The relative success of these players is unsurprising. To begin with, FinTech companies have capitalised on the widespread consumer dissatisfaction and lack of trust with regards to the traditional banking system following the global financial crisis. They have been quicker than banks to take advantage of progress in digital technology, developing banking products that are more user-friendly, cheaper to deliver and optimised for today’s digital, mobile-first world. The majority of these startups have focused on single-purpose solutions, designed to offer an improved experience with one product or service rather than attempting to provide a wide range of different banking services. These players are also smaller and agile, unencumbered by costly and inefficient legacy systems and less burdened by the demands of regulatory compliance. FinTech companies are built to innovate and have a clear advantage over traditional banks in this respect.
These players are building the new Internet. Somewhere out there is the next generation of Googles, Facebooks and Amazons. That is what the VCs are trying to find. In other words, they are in search of a unicorn – a startup whose valuation exceeds $1bn. The number of FinTech unicorns is growing fast. Eighty-three FinTech startups were contending to be unicorns by the end of July 2015, up from 70 in May and just 17 the year before. The biggest of these include peer-to-peer lending firms such as Lending Club, Prosper and Funding Circle and new payment firms such as TransferWise, Klarna, Square and Stripe. These players are unbundling the banks, offering individual products and services and allowing people to take control of every individualised aspect of their finance. The impact of these firms has been unprecedented, but this is only the beginning or the so-called first wave of FinTech.
The greatest impact will come from the second wave of FinTech, ‘FinTech 2.0.’ ‘FinTech 2.0’ was coined in a report by Santander InnoVentures, Oliver Wyman and Anthemis Group, and refers to a new breed of FinTech companies that are moving beyond the confines of payments and consumer credit and are developing solutions that serve the core back office and mid-office of banking. The development of open data and APIs, cloud computing and intense cost pressures is set to push these FinTech firms deeper into the heart of banking, fundamentally changing the infrastructure at the core of the industry. Some leading examples of this are banking innovations based on the Internet of Things (IoT), smart data and distributed ledgers.
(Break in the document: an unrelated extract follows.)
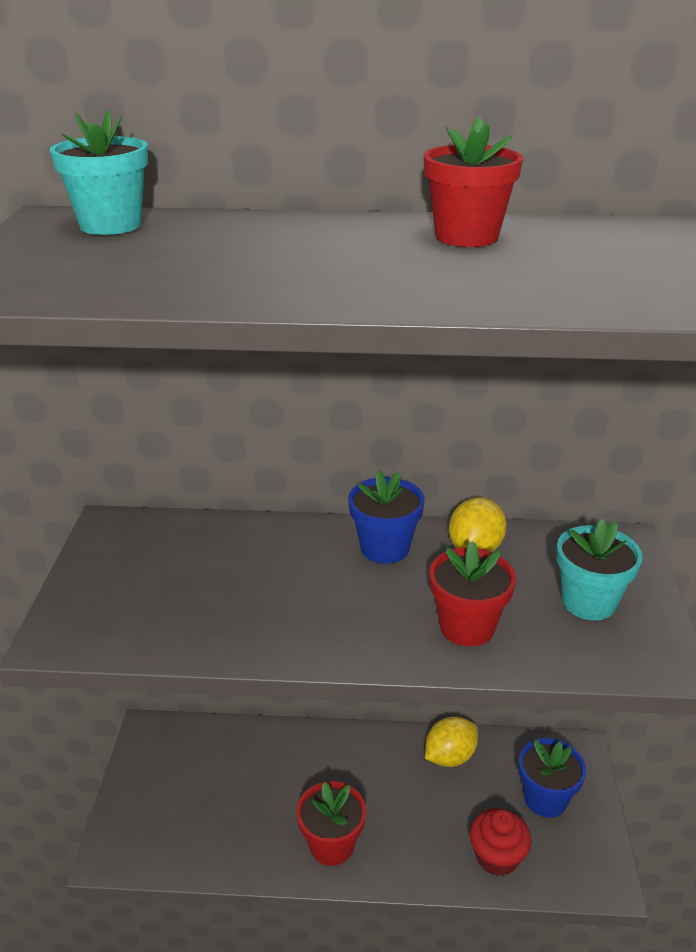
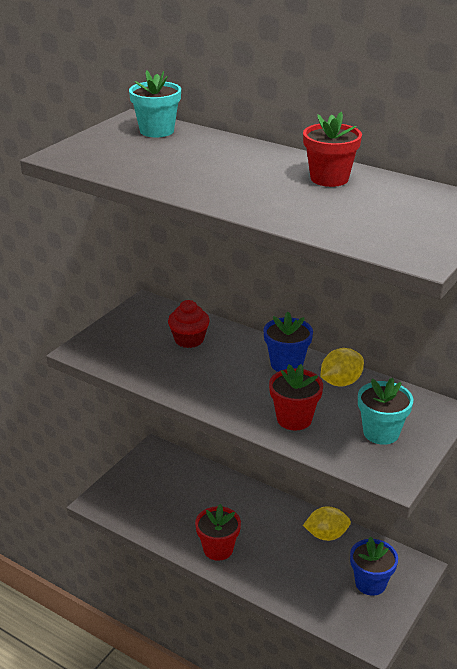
camera: 30 degrees right, 0 degrees up
(497, 856) = (313, 598): red cupcake -> red cupcake (189, 340)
The most promising and most talked about innovation seems to be the distributed ledger or the blockchain. Distributed ledgers remove the need for a trusted third party to certify ownership and clear a transaction. Each transaction in the ledger is openly verified by a community of networked users rather than by a central authority, thereby making the distributed ledger tamper-resistant. A historical record of all transactions is created, enabling effective monitoring and auditing by participants, supervisors and regulators. The best known existing use case for distributed ledgers is the digital currency Bitcoin. However, many more use cases have been put forward for digital ledgers, such as using them to facilitate international payments, securities trading, and regulatory compliance. With this in minds, Santander InnoVentures’ report suggests that distributed ledger technology could reduce banks’ infrastructure costs by between $15–20bn per annum by 2022. The report contends that it is only a matter of time before distributed ledgers become a trusted alternative for managing large volumes of transactions.
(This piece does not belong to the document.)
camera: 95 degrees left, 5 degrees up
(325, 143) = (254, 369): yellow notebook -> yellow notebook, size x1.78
In order to unlock the potential of this second wave of FinTech, banks and FinTech companies must collaborate. The relative strengths and weaknesses of banks and FinTech companies mean that they will do far better by working together than by competing. While FinTech companies hold the upper hand when it comes to rapid innovation, banks can offer them immediate scale and critical mass alongside technology and regulatory and technical expertise. Many banks have seized this opportunity for collaboration and have responded by starting their own FinTech accelerators or innovation labs, launching corporate venture arms or partnering with FinTech firms. Barclays has just finished recruiting for the third cohort of their London accelerator, while Santander has just joined the $135 Series E round in small business lending platform Kabbage. These partnerships are rapidly changing the narrative of Fintech, disrupting the incumbents and opening up new opportunities for financial services as a whole.